While it doesn’t call for an outright ban on guns on screen, it does contain a pretty revealing tidbit about what drives writers to include so much gory gunfights in their screenplays.
“We asked writers why there is so much writing about guns on TV and film,” the petition reads. “The resounding response was exactly what we expected: for many viewers, guns can be both exciting and frightening, and set the emotional tone of a scene.”
So far it has been signed by big names like Shonda Rhimes, Adam McKay, Judd Apatow, Amy Schumer, Mark Ruffalo and Jimmy Kimmel. Other signatories are Teddy Lasso Co-creator Bill Lawrence and horror filmmaker Eli Roth, ironically known for his gruesome death scenes.
The appeal follows two mass shootings carried out last month by 18-year-olds in Uvalde, Texas and Buffalo, New York. 31 people died, including 19 school children in Uvalde.
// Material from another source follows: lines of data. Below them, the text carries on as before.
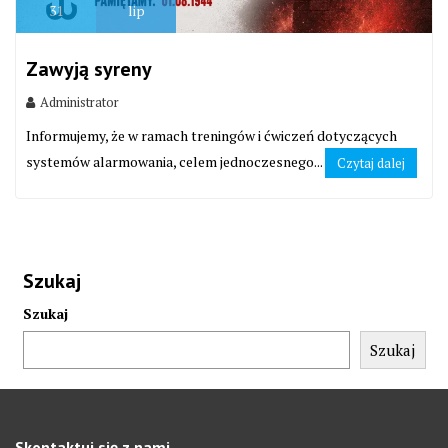
31
lip
Zawyją syreny
Administrator
Informujemy, że w ramach treningów i ćwiczeń dotyczących
systemów alarmowania, celem jednoczesnego...
Czytaj dalej
Szukaj
Szukaj
Szukaj
Skontaktuj się z nami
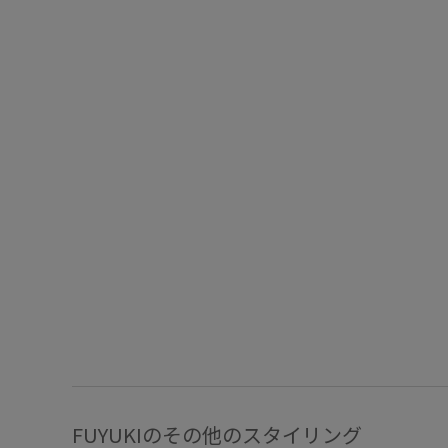
FUYUKIのその他のスタイリング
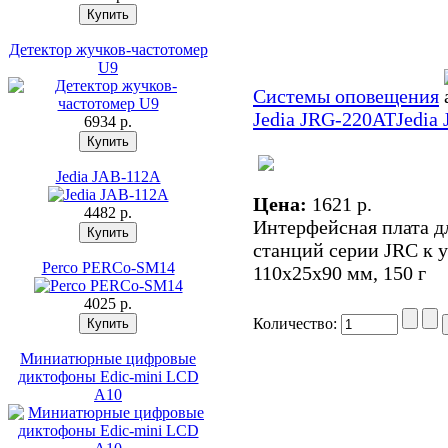
Детектор жучков-частотомер
U9
Системы оповещения
Jedia JRG-220AT
Jedia
6934 p.
Jedia JAB-112A
Цена:
1621 p.
4482 p.
Интерфейсная плата 
станций серии JRC к 
Perco PERCo-SM14
110х25х90 мм, 150 г
4025 p.
Количество:
Миниатюрные цифровые
диктофоны Edic-mini LCD
A10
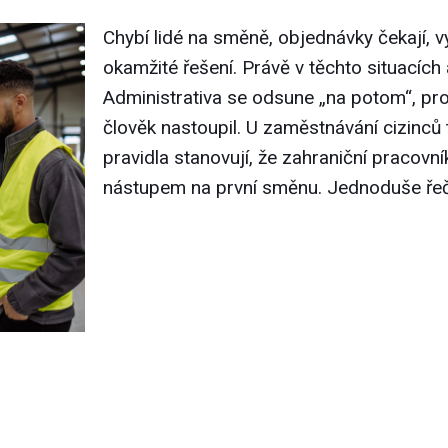
Chybí lidé na směně, objednávky čekají, 
okamžité řešení. Právě v těchto situacích a
Administrativa se odsune „na potom“, prot
člověk nastoupil. U zaměstnávání cizinců
pravidla stanovují, že zahraniční pracovn
nástupem na první směnu. Jednoduše řeče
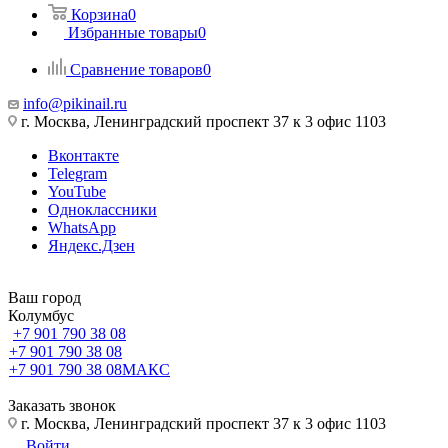
Корзина
0
Избранные товары
0
Сравнение товаров
0
info@pikinail.ru
г. Москва, Ленинградский проспект 37 к 3 офис 1103
Вконтакте
Telegram
YouTube
Одноклассники
WhatsApp
Яндекс.Дзен
Ваш город
Колумбус
+7 901 790 38 08
+7 901 790 38 08
+7 901 790 38 08
МАКС
Заказать звонок
г. Москва, Ленинградский проспект 37 к 3 офис 1103
Войти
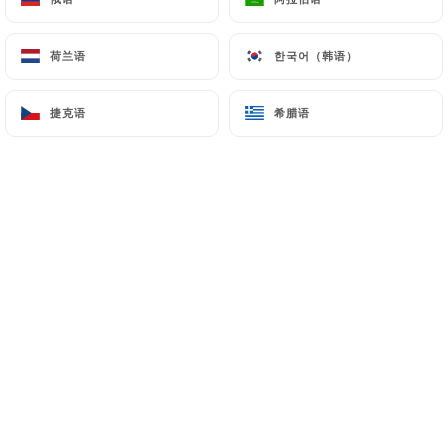
荷兰语
荷兰语
한국어（韩语）
한국어（韩语）
Thierry B. 已评分
T
5/5
捷克语
捷克语
希腊语
希腊语
Équipe pro et très agréable. Cadre
magnifique Hamburgers excellents.
15/05/2026
•
11:25
Cathy P. 已评分
C
5/5
Service efficace et sympa. Les hamburgers
sont excellents
05/09/2025
•
05:25
Patrick L. 已评分
P
4/5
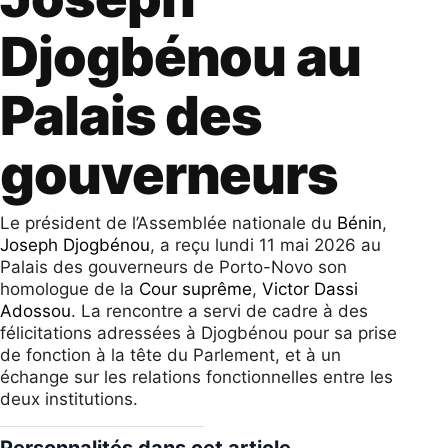
Djogbénou au
Palais des
gouverneurs
Le président de l’Assemblée nationale du
Bénin
,
Joseph Djogbénou
, a reçu lundi 11 mai 2026 au
Palais des gouverneurs de Porto-Novo son
homologue de la
Cour suprême
,
Victor Dassi
Adossou
. La rencontre a servi de cadre à des
félicitations adressées à Djogbénou pour sa prise
de fonction à la tête du Parlement, et à un
échange sur les relations fonctionnelles entre les
deux institutions.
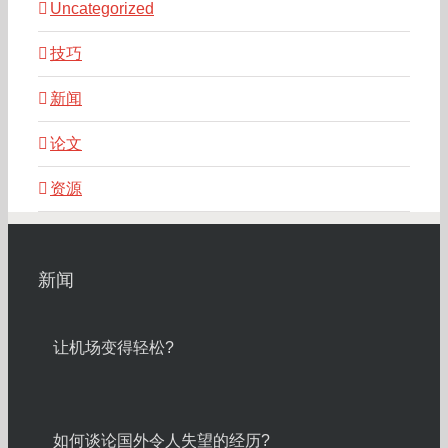
Uncategorized
技巧
新闻
论文
资源
新闻
让机场变得轻松?
如何谈论国外令人失望的经历?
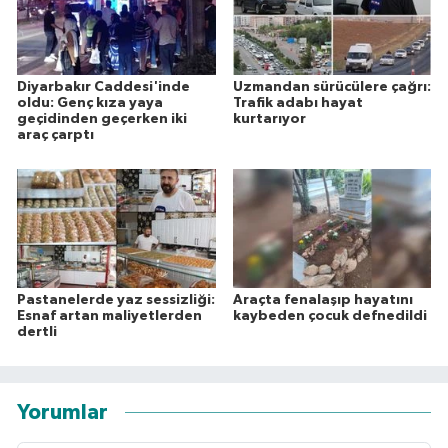
Diyarbakır Caddesi'inde
Uzmandan sürücülere çağrı:
oldu: Genç kıza yaya
Trafik adabı hayat
geçidinden geçerken iki
kurtarıyor
araç çarptı
Pastanelerde yaz sessizliği:
Araçta fenalaşıp hayatını
Esnaf artan maliyetlerden
kaybeden çocuk defnedildi
dertli
Yorumlar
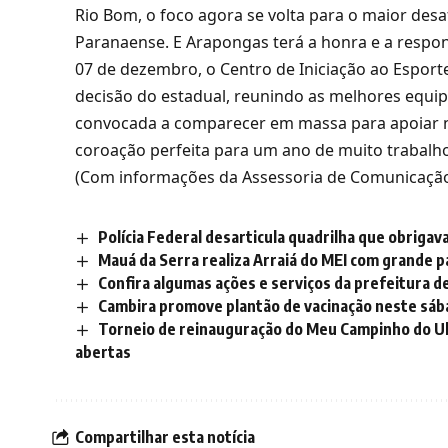
Rio Bom, o foco agora se volta para o maior desa
Paranaense. E Arapongas terá a honra e a respon
07 de dezembro, o Centro de Iniciação ao Esporte
decisão do estadual, reunindo as melhores equi
convocada a comparecer em massa para apoiar n
coroação perfeita para um ano de muito trabalh
(Com informações da Assessoria de Comunicação
Polícia Federal desarticula quadrilha que obrigav
Mauá da Serra realiza Arraiá do MEI com grande p
Confira algumas ações e serviços da prefeitura d
Cambira promove plantão de vacinação neste sá
Torneio de reinauguração do Meu Campinho do Ul
abertas
Compartilhar esta notícia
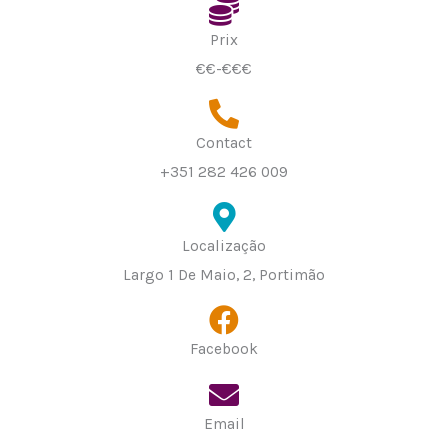
Prix
€€-€€€
Contact
+351 282 426 009
Localização
Largo 1 De Maio, 2, Portimão
Facebook
Email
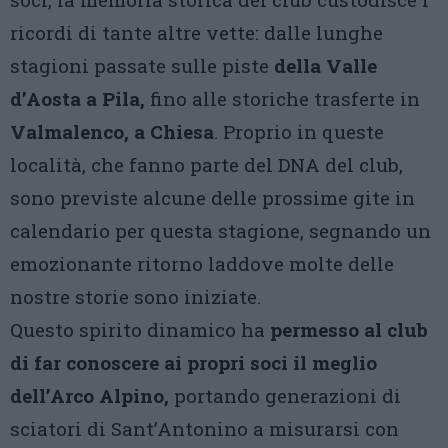
ricordi di tante altre vette: dalle lunghe
stagioni passate sulle piste
della Valle
d’Aosta a Pila,
fino alle storiche trasferte in
Valmalenco, a Chiesa
. Proprio in queste
località, che fanno parte del DNA del club,
sono previste alcune delle prossime gite in
calendario per questa stagione, segnando un
emozionante ritorno laddove molte delle
nostre storie sono iniziate.
Questo spirito dinamico ha
permesso al club
di far conoscere ai propri soci il meglio
dell’Arco Alpino,
portando generazioni di
sciatori di Sant’Antonino a misurarsi con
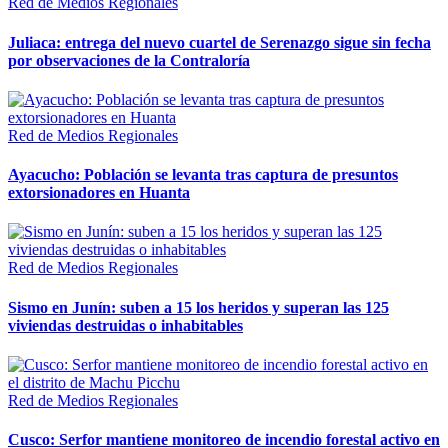
Red de Medios Regionales
Juliaca: entrega del nuevo cuartel de Serenazgo sigue sin fecha
por observaciones de la Contraloría
Red de Medios Regionales
Ayacucho: Población se levanta tras captura de presuntos
extorsionadores en Huanta
Red de Medios Regionales
Sismo en Junín: suben a 15 los heridos y superan las 125
viviendas destruidas o inhabitables
Red de Medios Regionales
Cusco: Serfor mantiene monitoreo de incendio forestal activo en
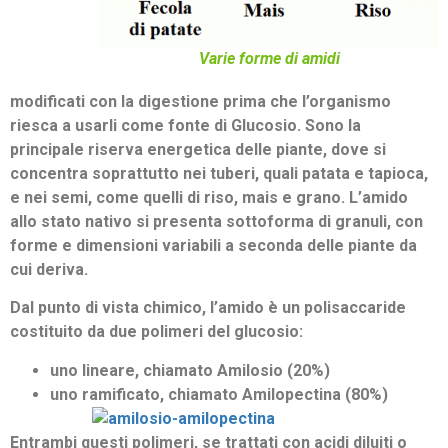
Varie forme di amidi
modificati con la digestione prima che l’organismo
riesca a usarli come fonte di Glucosio. Sono la
principale riserva energetica delle piante, dove si
concentra soprattutto nei tuberi, quali patata e tapioca,
e nei semi, come quelli di riso, mais e grano. L’amido
allo stato nativo si presenta sottoforma di granuli, con
forme e dimensioni variabili a seconda delle piante da
cui deriva.
Dal punto di vista chimico, l’amido è un polisaccaride
costituito da due polimeri del glucosio:
uno lineare, chiamato Amilosio (20%)
uno ramificato, chiamato Amilopectina (80%)
Entrambi questi polimeri, se trattati con acidi diluiti o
The non-profit organization Brady: United Against Gun Violence, which is responsible for spreading the petition, pointed to Hollywood’s influence on its young, impressionable viewers.
“Hollywood has modeled positive culture change before: seat belts, smoking, teenage pregnancy, marriage equality. Now that the gun violence epidemic is worsening in America, it is time to take responsibility in storytelling that represents firearms and gun safety,” the organization says.
The people on the list aren’t the only ones slamming Hollywood for their obsession with flying bullets.
“Now that the gun violence epidemic is worsening in America, it is time to take responsibility in storytelling that depicts firearms and gun safety.”
On Friday, Bill Maher attacked the hypocrisy of an industry that champions gun control laws as it releases film after film about men who pick up guns to get revenge.
“They hate when gun people say, ‘It takes a good guy with a gun to stop a bad guy with a gun,’ but they endlessly make movies with that exact storyline,” the comedian said on his show, firing endless list of films with the word “revenge” in the title.
“When liberals yell, ‘Do something!’ After a mass shooting, why don’t we also consider the fact that the average American child sees 200,000 acts of violence on screens before the age of 18? And that according to the FBI, one of the warning signs of a potential school shooter is “a fascination with violent entertainment,” he added.
This constant barrage of trigger-happy content has led to tragedies, like when Alec Baldwin shot and killed cinematographer Halyna Hutchins on the set of the doomed western with a loaded prop gun rust last year. Authorities in Santa Fe, where the film was filmed, are still investigating the incident.
The Brady Center’s fatigue-driven call to action follows another cycle of shooting, outrage, and inaction that Americans have become all too familiar with.
A glimmer of hope came on Sunday when Senate negotiators announced they had reached a bipartisan agreement on (very) lenient arms reforms, according to the Associated Press.
The package would make juvenile records available for background checks on gun purchases, allowing someone under the age of 21 to be fully screened before purchasing one. It would also prevent convicted domestic abusers from buying a gun and close the so-called “boyfriend loophole”. In addition, it would provide states with money to enact better “red flag” laws that would temporarily confiscate the guns of those deemed violent.
It has the support of enough Republican senators to avoid a filibuster.
In a statement, President Biden said, “There is no excuse for delay and no reason why it shouldn’t go through the Senate and House quickly.”